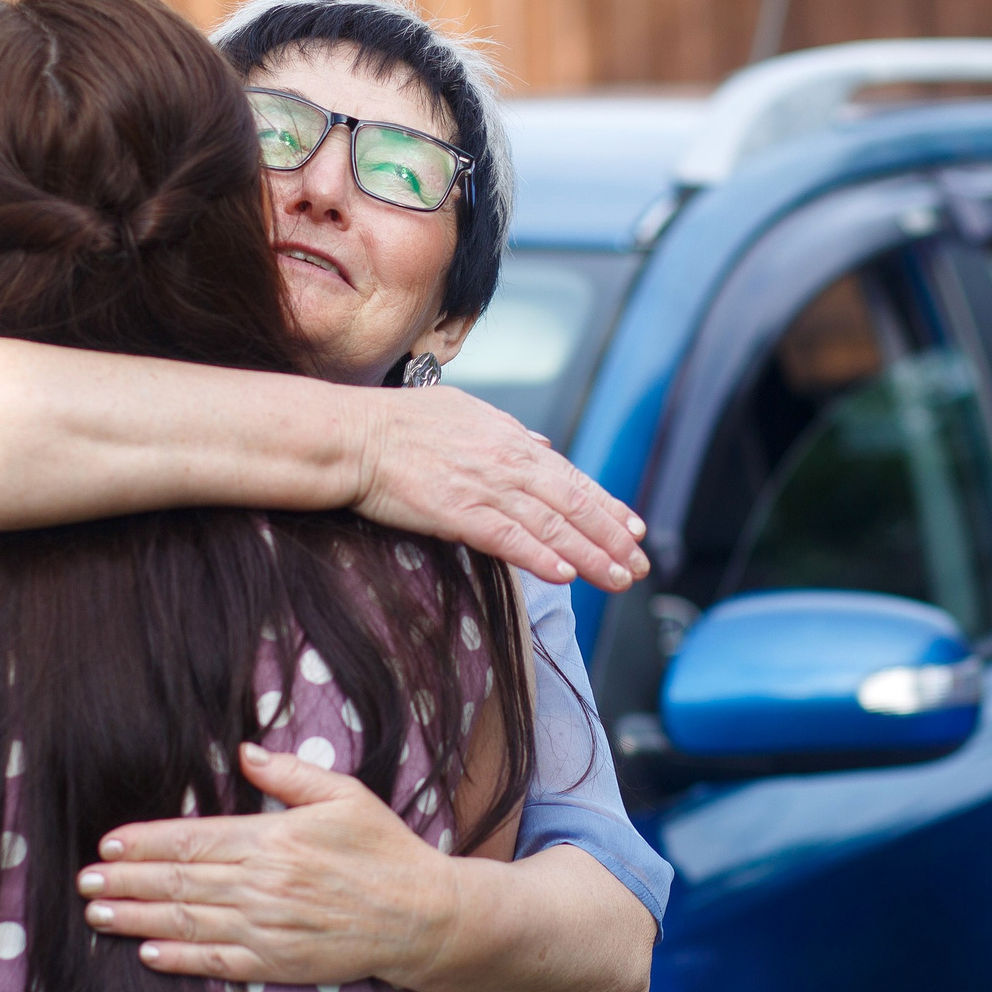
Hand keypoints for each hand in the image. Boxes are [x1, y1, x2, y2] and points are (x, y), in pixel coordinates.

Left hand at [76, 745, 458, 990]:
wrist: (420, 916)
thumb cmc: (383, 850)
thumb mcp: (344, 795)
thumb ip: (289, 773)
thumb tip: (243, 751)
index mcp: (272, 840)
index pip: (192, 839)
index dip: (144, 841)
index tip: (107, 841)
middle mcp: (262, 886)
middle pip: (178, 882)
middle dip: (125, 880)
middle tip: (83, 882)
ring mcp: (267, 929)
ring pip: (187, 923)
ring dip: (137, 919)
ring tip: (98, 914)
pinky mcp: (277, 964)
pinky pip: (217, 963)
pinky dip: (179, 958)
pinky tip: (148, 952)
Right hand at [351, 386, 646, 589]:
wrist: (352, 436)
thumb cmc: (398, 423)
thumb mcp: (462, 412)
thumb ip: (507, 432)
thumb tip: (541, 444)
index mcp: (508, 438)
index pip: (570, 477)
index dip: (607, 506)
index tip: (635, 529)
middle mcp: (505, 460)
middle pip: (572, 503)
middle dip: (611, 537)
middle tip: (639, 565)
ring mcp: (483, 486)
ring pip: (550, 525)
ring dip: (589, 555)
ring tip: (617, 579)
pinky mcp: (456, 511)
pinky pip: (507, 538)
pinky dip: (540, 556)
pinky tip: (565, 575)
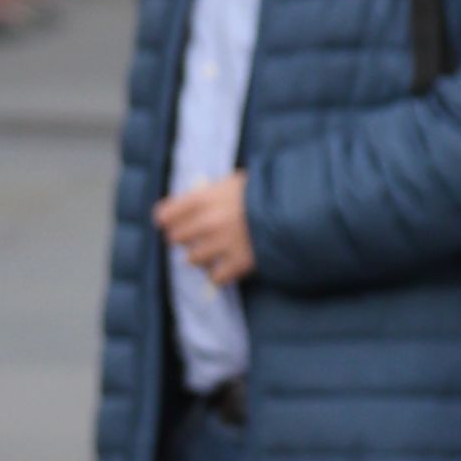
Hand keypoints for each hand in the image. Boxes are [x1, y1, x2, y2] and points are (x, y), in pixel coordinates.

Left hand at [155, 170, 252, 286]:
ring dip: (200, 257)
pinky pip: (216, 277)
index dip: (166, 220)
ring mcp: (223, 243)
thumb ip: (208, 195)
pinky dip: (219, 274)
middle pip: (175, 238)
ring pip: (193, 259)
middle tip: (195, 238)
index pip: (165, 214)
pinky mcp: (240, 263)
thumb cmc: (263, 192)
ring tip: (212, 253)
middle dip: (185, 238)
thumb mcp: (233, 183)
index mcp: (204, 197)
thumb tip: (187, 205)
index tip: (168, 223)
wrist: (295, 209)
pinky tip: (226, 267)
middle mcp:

*****

ACTIVITY
Write the material above out again exactly as it reads, but don't carry over the pictures.

ANSWER TO THE EXERCISE
Hand keypoints for each hand in the image. Boxes are [x1, y1, x2, y2] and points are (x, y), in pixel coordinates.

Left hand at [76, 745, 458, 990]:
wrist: (420, 916)
thumb cmc: (383, 850)
thumb mcp: (344, 795)
thumb ip: (289, 773)
thumb tip: (243, 751)
index mcp: (272, 840)
index pip: (192, 839)
index dip: (144, 841)
index tip: (107, 841)
middle mcp: (262, 886)
middle pip: (178, 882)
middle dip: (125, 880)
middle tip: (83, 882)
ring mcp: (267, 929)
ring pip: (187, 923)
ring dip: (137, 919)
ring tip: (98, 914)
pinky mcp: (277, 964)
pinky pip: (217, 963)
pinky dip: (179, 958)
pinky tip: (148, 952)
Right hand at [351, 386, 646, 589]:
wrist: (352, 436)
thumb cmc: (398, 423)
thumb mcp: (462, 412)
thumb ip: (507, 432)
thumb tip: (541, 444)
index mcp: (508, 438)
index pip: (570, 477)
index dip: (607, 506)
index tip: (635, 529)
middle mcp: (505, 460)
middle pip: (572, 503)
middle dip: (611, 537)
middle tip: (639, 565)
ring mcp: (483, 486)
ring pip: (550, 525)
ring dip: (589, 555)
ring tip: (617, 579)
pinky mcp: (456, 511)
pinky pip: (507, 538)
pinky dip: (540, 556)
pinky tip: (565, 575)
Hand keypoints for each hand in the image. Boxes are [x1, y1, x2, y2] and points are (x, y), in pixel coordinates.

Left hand at [155, 170, 252, 286]:
ring dip: (200, 257)
pinky pip: (216, 277)
index dip: (166, 220)
ring mcp: (223, 243)
thumb ip: (208, 195)
pinky dip: (219, 274)
middle pip: (175, 238)
ring pip: (193, 259)
middle tip: (195, 238)
index pip: (165, 214)
pinky mcp: (240, 263)
thumb cmc: (263, 192)
ring tip: (212, 253)
middle dip: (185, 238)
thumb mcp: (233, 183)
index mcp: (204, 197)
thumb tip: (187, 205)
index tip: (168, 223)
wrist: (295, 209)
pinky tip: (226, 267)
middle mcp:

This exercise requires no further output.